## Problemas propostos
1. No texto sobre a década de 1960, em que país surgiram as primeiras manifestações da contracultura?
2. Reescreva o trecho do texto sobre a década de 1960 que vai de "Postado em 08/05/2008" até "banda The Doors.", substituindo "Guerra Fria" por "corrida espacial".
3. Resuma em duas frases o texto sobre a década de 1960.
##### Trecho da fonte #####
Postado em 08/05/2008
Fortemente presente no imaginário coletivo, a década de 1960 foi palco de uma série de acontecimentos que deixaram marcas indeléveis na metade ocidental do globo. Em meio à miscelânea de eventos e inovações inimagináveis anos antes, basta lembrar a chegada do homem à Lua, a descoberta da pílula anticoncepcional e a escalada da Guerra Fria. Foi quando uma onda de questionamentos estendeu-se até os domínios do establishment e originou um movimento conhecido como contracultura, cujas primeiras manifestações surgiram nos EUA, embaladas pela efervescência do rock e regadas a experiências com drogas lisérgicas. Esses jovens tinham gurus – como Timothy Leary (considerado pai da droga conhecida como LSD) e Jim Morrison, líder da banda The Doors.
##### Dados registrados #####
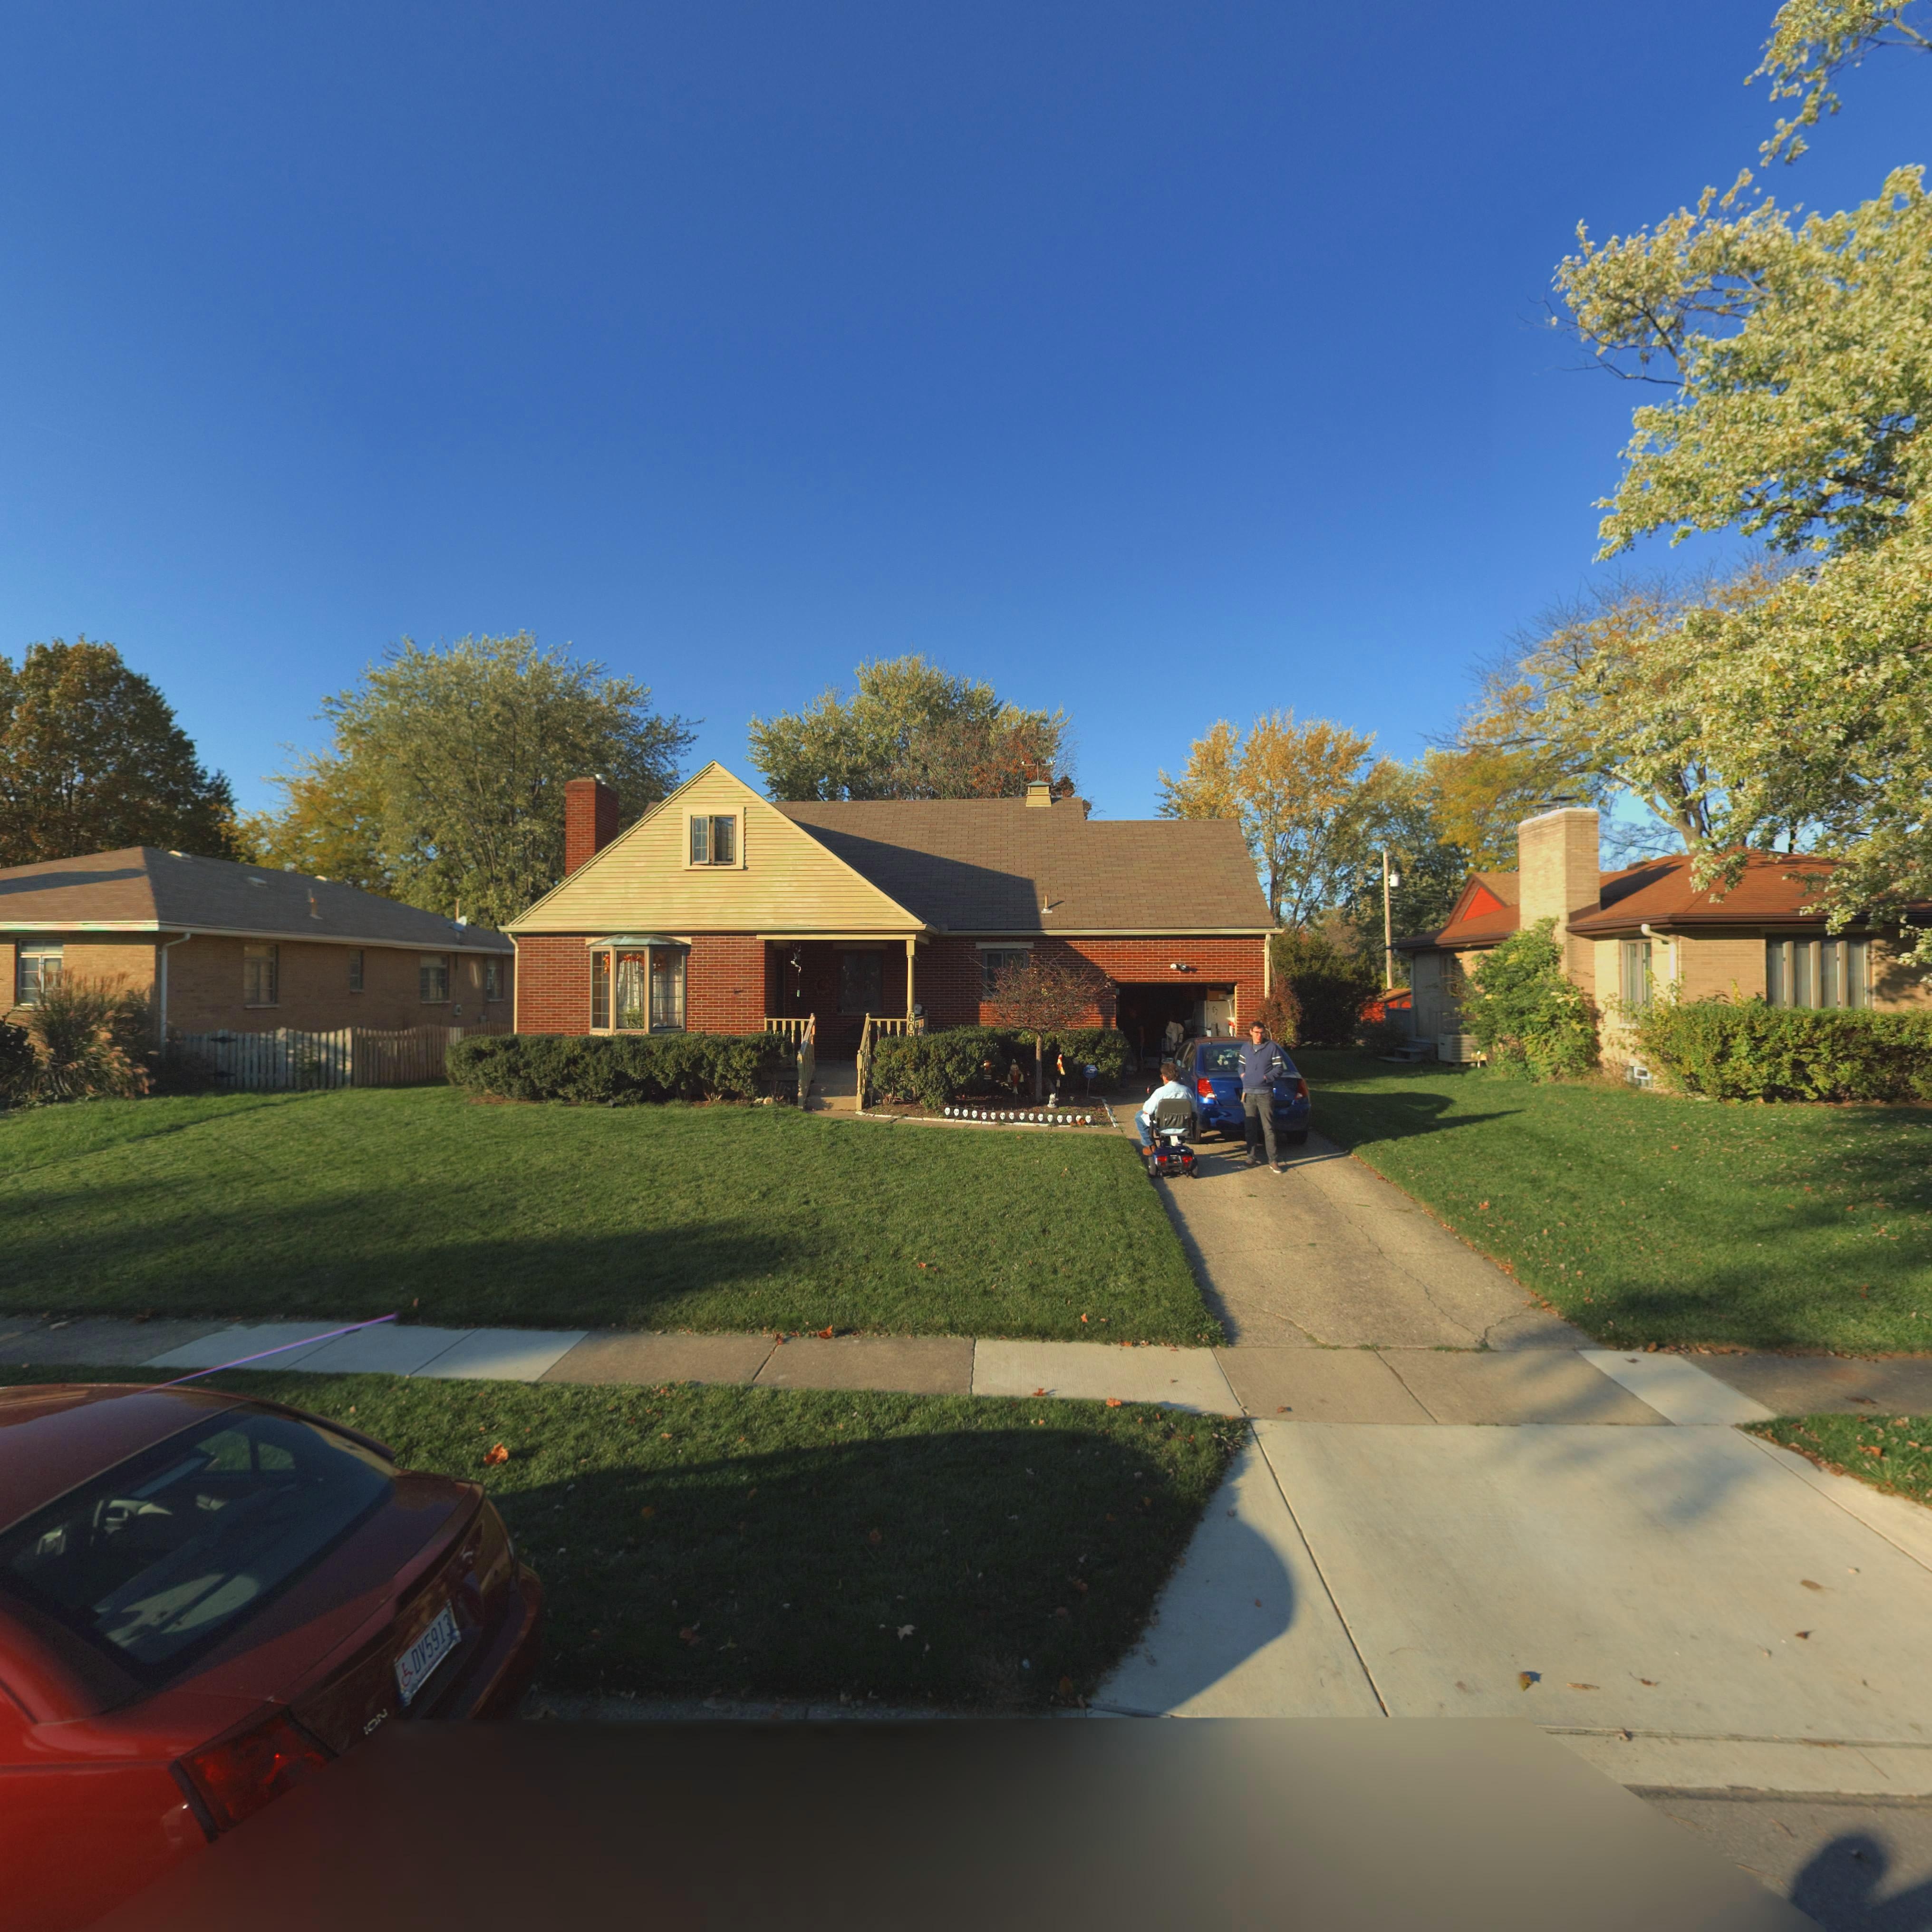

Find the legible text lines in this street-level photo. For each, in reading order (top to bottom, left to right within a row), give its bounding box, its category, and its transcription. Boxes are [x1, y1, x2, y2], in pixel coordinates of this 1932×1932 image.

[907, 1013, 915, 1033] StreetNumber: 60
#####
## Gabarito
1. Nos EUA.

2.
Postado em 08/05/2008
Fortemente presente no imaginário coletivo, a década de 1960 foi palco de uma série de acontecimentos que deixaram marcas indeléveis na metade ocidental do globo. Em meio à miscelânea de eventos e inovações inimagináveis anos antes, basta lembrar a chegada do homem à Lua, a descoberta da pílula anticoncepcional e a escalada da corrida espacial. Foi quando uma onda de questionamentos estendeu-se até os domínios do establishment e originou um movimento conhecido como contracultura, cujas primeiras manifestações surgiram nos EUA, embaladas pela efervescência do rock e regadas a experiências com drogas lisérgicas. Esses jovens tinham gurus – como Timothy Leary (considerado pai da droga conhecida como LSD) e Jim Morrison, líder da banda The Doors.

3. A década de 1960 foi marcada por acontecimentos como a chegada do homem à Lua, a descoberta da pílula anticoncepcional e a escalada da Guerra Fria. Nesse período surgiu nos EUA a contracultura, um movimento de questionamento embalado pelo rock e por experiências com drogas lisérgicas, cujos jovens tinham gurus como Timothy Leary e Jim Morrison.